Using RANK() OVER (PARTITION BY category ORDER BY total_revenue DESC) to rank sellers within each category reveals significant concentration. In watches & gifts, the top seller generated R$201,000 — closely matched by the second-place seller at R$192,000, indicating a competitive category. In smaller categories, the top seller often dominates by a wide margin. The query uses two stacked CTEs: the first aggregates revenue per seller per category, the second applies the window function, and the outer query filters to the top 3 per category.

Top seller revenue by category
Revenue of the top-ranked seller in each of the five highest-revenue categories.
WITH seller_revenue AS (
  SELECT
    items.seller_id,
    cat.product_category_name_english AS category,
    ROUND(SUM(items.price), 2)        AS total_revenue
  FROM order_items AS items
  JOIN products ON items.product_id = products.product_id
  JOIN category_translation AS cat
    ON products.product_category_name = cat.product_category_name
  GROUP BY items.seller_id, cat.product_category_name_english
),
ranked AS (
  SELECT *,
    RANK() OVER (PARTITION BY category ORDER BY total_revenue DESC) AS revenue_rank
  FROM seller_revenue
)
SELECT * FROM ranked WHERE revenue_rank <= 3
ORDER BY category, revenue_rank

Question 6: Do late deliveries cause bad reviews?

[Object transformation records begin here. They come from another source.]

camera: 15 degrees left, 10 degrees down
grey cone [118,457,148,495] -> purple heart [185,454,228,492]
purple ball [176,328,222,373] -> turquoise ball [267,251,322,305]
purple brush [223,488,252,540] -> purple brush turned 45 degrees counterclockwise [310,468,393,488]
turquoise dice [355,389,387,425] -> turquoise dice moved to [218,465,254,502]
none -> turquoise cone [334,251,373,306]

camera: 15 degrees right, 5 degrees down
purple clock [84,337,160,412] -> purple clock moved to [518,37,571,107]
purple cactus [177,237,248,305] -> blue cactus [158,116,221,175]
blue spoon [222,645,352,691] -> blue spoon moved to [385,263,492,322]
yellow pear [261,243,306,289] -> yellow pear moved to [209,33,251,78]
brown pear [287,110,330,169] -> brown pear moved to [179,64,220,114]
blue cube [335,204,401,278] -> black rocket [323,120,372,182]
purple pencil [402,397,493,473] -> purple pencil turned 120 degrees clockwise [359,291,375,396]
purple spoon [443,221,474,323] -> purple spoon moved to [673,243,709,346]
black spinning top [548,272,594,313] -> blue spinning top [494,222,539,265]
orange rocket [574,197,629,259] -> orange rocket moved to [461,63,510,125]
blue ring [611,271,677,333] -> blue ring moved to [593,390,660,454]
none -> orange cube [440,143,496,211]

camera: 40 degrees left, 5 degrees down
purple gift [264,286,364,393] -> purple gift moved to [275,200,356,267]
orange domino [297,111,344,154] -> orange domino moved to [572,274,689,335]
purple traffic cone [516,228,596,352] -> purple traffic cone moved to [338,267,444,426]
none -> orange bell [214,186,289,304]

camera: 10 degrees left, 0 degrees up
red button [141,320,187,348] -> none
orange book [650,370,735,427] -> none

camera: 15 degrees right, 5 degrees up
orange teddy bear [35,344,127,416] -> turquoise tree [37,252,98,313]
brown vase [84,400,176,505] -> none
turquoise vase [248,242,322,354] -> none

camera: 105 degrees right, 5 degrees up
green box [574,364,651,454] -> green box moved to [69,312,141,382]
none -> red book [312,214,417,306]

Delivery Status Avg Review Score Order Count
On time 4.29 / 5 88,658
Late 2.57 / 5 7,701

Late deliveries are associated with a 1.72-point drop in average review score — a 40% decline in customer satisfaction from a single operational failure. With 7,701 late orders (roughly 8% of delivered orders), this represents a significant and quantifiable drag on platform reputation. This finding mirrors Amazon's internal emphasis on delivery promise accuracy as a primary driver of customer trust: fulfillment reliability is not a logistics metric — it is a customer experience metric.

Review scores: on-time vs late deliveries
Average review score by delivery outcome. Late deliveries score 1.72 points lower on a 5-point scale.

Summary

Olist grew rapidly through 2017–2018 but exhibited structural weaknesses common to early-stage marketplace platforms: low customer retention (3.1% vs 20–40% industry benchmark), fulfillment reliability problems in heavy categories, and revenue concentration in a small number of categories and sellers. The data quantifies the cost of these weaknesses — particularly the direct link between late delivery and customer satisfaction — and points toward the interventions that marketplace operators use to address them: loyalty incentives, seller fulfillment standards, and category-specific logistics investment.